Ma emphasized that the five countries had common problems and could benefit from a joint approach to tackling them — but shied away from touching on the different approaches to security that have complicated some relationships.
Among bilateral deals finalized on the summit sidelines was a multi-billion dollar agreement for U.S.-based Westinghouse Electric Co. to build four nuclear plants in China.
The contract could help smooth a relationship dented last year when a bid by China’s CNOOC Ltd. (0883.HK) (NYSE:CEO – news) for U.S. producer Unocal was withdrawn in the face of fierce Congressional opposition.
Ma’s U.S. counterpart, Energy Secretary Sam Bodman, echoed calls for greater cooperation, but also highlighted U.S. concerns about subsidized prices and a global race for assets.
Although Bodman avoided mentioning any country by name, Beijing’s caps on fuel costs and its rush to buy up oil and gas fields worldwide have been top of the agenda in previous bilateral meetings between the two countries.
“I believe our mutual long term economic goals will be best served by relying on global markets to set prices, in both the upstream and the downstream and both internationally and domestically,” he added.
The United States has also tried to discourage Beijing’s pursuit of equity stakes in energy projects overseas, and Bodman repeated the U.S. position that well-functioning markets were a better guarantee of smooth supplies than owning oilfields.

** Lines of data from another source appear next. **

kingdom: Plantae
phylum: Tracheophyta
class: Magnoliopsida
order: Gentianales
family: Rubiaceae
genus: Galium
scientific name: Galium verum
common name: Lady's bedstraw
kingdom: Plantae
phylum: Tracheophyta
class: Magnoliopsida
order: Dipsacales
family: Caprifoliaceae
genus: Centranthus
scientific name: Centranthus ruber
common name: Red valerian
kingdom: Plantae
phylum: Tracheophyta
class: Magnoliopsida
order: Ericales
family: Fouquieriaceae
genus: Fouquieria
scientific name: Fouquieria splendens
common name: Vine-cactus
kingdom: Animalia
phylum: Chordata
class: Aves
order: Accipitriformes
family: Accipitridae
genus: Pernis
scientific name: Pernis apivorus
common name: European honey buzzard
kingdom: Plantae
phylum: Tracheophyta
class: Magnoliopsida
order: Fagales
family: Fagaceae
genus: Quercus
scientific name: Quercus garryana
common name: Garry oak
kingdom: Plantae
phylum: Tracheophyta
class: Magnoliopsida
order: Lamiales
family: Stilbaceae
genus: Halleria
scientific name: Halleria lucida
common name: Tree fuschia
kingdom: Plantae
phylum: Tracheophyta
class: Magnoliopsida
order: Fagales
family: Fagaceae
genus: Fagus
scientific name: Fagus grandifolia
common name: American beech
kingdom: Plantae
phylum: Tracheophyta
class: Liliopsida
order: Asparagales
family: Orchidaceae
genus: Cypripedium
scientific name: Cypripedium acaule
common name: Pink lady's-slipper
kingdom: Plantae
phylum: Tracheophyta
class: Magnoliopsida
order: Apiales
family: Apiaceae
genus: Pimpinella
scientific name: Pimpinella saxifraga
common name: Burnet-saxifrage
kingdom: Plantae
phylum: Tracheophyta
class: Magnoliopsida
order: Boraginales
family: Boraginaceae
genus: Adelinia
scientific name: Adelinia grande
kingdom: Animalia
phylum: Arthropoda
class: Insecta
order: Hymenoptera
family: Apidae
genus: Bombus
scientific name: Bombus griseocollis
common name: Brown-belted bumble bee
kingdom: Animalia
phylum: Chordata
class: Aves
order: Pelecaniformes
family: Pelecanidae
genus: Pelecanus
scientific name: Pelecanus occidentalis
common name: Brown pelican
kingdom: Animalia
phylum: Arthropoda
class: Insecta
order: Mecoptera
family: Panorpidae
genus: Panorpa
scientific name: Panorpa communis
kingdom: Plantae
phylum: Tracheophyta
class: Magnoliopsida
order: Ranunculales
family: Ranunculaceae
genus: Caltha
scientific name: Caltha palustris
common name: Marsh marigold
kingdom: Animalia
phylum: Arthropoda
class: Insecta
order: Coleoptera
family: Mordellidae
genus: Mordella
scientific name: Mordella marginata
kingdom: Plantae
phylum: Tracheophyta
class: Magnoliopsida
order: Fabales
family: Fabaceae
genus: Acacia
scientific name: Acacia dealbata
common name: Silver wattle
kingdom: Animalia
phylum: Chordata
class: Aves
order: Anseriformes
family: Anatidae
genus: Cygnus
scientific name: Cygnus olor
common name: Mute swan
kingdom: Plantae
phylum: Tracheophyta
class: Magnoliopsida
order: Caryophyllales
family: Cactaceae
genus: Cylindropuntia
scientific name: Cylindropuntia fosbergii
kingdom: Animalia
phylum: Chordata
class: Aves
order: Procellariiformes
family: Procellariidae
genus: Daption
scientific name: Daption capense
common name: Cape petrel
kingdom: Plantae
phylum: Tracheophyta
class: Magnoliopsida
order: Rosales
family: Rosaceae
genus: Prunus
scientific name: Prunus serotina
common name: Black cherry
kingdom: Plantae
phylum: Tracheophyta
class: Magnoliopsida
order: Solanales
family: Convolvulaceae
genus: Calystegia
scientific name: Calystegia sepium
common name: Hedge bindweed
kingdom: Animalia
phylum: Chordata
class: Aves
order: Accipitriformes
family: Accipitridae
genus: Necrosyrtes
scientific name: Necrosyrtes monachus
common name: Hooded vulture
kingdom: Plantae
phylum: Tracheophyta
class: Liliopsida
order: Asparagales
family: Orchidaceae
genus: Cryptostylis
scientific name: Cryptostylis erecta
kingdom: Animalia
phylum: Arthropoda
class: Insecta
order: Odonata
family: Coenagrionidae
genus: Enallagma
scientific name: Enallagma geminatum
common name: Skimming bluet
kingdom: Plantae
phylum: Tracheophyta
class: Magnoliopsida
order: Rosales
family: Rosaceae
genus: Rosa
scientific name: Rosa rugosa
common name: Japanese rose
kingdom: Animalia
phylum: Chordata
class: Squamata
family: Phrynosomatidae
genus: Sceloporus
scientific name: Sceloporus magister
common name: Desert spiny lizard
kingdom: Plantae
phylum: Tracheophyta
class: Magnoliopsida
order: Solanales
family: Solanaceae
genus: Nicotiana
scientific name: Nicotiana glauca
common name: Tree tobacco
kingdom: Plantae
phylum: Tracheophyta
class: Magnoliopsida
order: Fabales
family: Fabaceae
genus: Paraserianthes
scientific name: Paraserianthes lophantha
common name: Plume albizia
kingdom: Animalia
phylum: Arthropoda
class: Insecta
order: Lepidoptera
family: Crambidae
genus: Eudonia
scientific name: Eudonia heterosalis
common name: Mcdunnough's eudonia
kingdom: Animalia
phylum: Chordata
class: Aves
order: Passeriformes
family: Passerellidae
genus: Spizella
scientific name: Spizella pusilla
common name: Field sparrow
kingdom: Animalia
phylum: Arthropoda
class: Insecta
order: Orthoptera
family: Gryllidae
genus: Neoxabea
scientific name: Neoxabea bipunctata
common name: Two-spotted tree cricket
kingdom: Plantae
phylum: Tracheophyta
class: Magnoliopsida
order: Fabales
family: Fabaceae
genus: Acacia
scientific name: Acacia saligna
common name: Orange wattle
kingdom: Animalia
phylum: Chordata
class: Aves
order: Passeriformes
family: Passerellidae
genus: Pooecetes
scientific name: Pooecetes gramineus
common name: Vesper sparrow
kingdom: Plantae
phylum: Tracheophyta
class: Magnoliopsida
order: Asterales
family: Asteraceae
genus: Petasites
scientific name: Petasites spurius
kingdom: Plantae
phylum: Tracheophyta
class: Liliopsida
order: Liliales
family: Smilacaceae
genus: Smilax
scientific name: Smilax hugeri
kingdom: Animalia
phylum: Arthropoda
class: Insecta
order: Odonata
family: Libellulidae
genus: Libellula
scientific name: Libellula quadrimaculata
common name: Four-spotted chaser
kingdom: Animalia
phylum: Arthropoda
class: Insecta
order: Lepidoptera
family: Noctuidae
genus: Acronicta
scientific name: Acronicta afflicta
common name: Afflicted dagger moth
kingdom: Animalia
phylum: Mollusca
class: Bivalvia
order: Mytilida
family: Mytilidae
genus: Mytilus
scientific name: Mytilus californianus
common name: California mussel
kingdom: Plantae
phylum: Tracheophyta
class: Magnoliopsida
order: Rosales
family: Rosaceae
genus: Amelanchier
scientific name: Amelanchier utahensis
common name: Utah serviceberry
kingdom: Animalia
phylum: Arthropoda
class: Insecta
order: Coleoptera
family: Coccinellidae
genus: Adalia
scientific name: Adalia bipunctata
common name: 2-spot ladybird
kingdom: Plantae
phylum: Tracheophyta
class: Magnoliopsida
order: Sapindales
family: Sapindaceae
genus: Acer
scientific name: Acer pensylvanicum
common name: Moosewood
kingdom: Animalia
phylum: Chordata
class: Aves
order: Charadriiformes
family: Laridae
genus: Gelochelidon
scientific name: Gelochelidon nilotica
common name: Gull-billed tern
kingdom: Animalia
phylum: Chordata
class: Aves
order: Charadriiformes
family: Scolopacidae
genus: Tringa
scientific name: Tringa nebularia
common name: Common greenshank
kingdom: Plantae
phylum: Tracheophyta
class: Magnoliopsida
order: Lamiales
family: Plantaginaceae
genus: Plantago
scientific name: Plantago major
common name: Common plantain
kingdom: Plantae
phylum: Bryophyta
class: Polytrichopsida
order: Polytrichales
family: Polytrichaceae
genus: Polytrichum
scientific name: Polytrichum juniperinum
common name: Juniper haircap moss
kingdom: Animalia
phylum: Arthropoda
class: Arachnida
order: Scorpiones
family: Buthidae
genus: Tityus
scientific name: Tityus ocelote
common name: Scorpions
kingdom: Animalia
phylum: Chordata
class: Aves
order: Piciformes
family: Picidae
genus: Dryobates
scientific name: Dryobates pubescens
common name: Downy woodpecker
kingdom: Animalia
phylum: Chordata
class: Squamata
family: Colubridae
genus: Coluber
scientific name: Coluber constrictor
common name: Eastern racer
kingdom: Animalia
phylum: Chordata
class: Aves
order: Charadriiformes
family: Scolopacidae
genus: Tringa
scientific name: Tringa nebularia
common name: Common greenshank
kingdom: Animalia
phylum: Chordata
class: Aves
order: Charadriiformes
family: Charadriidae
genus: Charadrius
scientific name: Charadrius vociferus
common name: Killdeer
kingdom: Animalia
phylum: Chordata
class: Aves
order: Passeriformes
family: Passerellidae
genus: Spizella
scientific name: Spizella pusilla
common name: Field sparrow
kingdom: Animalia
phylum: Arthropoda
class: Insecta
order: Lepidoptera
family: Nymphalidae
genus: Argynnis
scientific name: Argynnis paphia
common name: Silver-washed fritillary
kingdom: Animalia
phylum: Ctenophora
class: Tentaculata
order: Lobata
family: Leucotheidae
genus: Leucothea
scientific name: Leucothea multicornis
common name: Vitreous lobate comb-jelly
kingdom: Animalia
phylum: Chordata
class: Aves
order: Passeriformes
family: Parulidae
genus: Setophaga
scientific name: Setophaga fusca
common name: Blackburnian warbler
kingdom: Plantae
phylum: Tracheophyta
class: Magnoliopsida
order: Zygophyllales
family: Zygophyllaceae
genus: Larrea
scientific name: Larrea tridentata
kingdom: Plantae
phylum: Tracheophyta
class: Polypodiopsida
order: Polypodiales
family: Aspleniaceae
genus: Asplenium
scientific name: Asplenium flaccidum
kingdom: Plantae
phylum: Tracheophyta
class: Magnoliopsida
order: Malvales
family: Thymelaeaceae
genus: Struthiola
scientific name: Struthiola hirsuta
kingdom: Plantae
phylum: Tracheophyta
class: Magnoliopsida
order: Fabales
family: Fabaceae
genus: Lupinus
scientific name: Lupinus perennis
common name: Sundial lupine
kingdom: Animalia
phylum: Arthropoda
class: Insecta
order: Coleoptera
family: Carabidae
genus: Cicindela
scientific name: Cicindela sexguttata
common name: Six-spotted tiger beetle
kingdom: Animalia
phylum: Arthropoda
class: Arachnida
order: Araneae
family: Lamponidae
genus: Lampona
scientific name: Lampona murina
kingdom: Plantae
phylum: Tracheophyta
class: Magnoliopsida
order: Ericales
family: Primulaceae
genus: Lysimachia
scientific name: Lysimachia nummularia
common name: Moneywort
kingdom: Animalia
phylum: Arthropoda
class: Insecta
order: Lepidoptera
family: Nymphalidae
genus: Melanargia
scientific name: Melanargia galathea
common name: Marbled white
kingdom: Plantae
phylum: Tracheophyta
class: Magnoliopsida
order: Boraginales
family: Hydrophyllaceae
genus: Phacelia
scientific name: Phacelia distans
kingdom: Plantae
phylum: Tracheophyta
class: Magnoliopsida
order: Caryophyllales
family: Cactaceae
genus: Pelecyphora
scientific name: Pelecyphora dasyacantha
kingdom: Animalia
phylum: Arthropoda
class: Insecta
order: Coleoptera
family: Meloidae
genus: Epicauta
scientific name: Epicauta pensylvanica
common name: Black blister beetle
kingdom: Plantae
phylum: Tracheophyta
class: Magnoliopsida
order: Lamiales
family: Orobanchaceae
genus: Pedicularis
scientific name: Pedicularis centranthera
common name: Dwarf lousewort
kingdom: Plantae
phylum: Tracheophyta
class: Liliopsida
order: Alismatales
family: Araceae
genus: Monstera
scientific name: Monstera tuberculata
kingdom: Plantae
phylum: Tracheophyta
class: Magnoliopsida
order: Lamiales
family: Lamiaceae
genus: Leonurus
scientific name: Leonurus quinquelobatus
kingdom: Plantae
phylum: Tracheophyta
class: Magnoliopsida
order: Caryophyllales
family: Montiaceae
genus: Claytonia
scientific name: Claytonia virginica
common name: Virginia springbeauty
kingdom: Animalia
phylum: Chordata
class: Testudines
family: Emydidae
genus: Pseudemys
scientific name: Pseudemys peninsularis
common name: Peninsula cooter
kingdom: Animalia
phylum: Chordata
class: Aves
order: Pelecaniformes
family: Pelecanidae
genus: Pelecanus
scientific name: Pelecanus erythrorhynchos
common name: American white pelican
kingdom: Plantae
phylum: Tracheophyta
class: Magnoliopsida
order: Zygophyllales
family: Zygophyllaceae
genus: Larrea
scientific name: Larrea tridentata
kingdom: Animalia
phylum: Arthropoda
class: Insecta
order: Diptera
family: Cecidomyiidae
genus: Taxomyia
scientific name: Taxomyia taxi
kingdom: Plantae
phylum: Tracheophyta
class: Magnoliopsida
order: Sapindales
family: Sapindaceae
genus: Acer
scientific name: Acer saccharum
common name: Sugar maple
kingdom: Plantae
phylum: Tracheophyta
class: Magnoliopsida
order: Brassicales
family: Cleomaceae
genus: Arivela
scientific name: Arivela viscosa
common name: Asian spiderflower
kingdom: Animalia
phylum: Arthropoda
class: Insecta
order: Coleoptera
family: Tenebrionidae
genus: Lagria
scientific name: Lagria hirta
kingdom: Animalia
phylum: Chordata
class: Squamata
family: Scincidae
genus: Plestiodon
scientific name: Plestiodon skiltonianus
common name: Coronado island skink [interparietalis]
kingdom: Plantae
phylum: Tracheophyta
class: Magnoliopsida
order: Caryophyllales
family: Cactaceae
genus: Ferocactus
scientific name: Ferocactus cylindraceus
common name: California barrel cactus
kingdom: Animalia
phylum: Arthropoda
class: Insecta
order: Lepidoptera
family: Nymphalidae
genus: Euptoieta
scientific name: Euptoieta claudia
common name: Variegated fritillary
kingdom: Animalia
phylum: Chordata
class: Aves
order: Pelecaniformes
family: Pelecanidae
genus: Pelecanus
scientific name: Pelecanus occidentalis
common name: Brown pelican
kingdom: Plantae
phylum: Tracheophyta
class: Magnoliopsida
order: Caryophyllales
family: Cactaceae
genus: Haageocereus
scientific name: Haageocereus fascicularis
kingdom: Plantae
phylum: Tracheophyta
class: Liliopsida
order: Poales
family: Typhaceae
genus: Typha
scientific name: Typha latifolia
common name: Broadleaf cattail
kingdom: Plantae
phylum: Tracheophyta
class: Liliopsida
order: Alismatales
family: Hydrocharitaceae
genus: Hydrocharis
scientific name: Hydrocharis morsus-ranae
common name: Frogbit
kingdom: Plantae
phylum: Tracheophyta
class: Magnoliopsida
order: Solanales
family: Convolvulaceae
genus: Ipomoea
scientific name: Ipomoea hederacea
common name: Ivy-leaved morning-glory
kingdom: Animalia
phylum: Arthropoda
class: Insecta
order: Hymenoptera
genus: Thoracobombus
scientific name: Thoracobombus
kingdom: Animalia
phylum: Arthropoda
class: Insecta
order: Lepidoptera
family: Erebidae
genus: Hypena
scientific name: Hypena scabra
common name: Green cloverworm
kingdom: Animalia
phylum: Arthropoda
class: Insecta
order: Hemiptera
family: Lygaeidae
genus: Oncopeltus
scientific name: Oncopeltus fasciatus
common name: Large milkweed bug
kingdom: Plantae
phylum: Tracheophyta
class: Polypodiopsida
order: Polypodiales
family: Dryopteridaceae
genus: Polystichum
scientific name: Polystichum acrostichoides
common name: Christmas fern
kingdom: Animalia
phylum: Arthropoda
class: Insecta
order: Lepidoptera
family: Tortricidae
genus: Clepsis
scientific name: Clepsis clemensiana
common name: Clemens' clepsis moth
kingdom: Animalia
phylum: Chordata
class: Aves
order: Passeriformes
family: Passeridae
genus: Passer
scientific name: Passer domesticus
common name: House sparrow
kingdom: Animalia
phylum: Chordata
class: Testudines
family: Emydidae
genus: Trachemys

“It seems as though there is a growing trend to equate energy security with ownership of energy reserves, rather than broad access to reserves,” he said, according to a copy of his remarks.
“Even under the best circumstances, in my view, only a fraction of any nation’s projected needs can be met through direct ownership of reserves,” he added.
Ma also reiterated Beijing’s core energy policy of self-sufficiency, a source of concern for environmentalists as China’s number one fuel resource is dirty-burning coal.
However Beijing is pouring money and expertise into programs designed to exploit its coal in cleaner ways, from liquefaction to chemicals production and zero-emissions projects.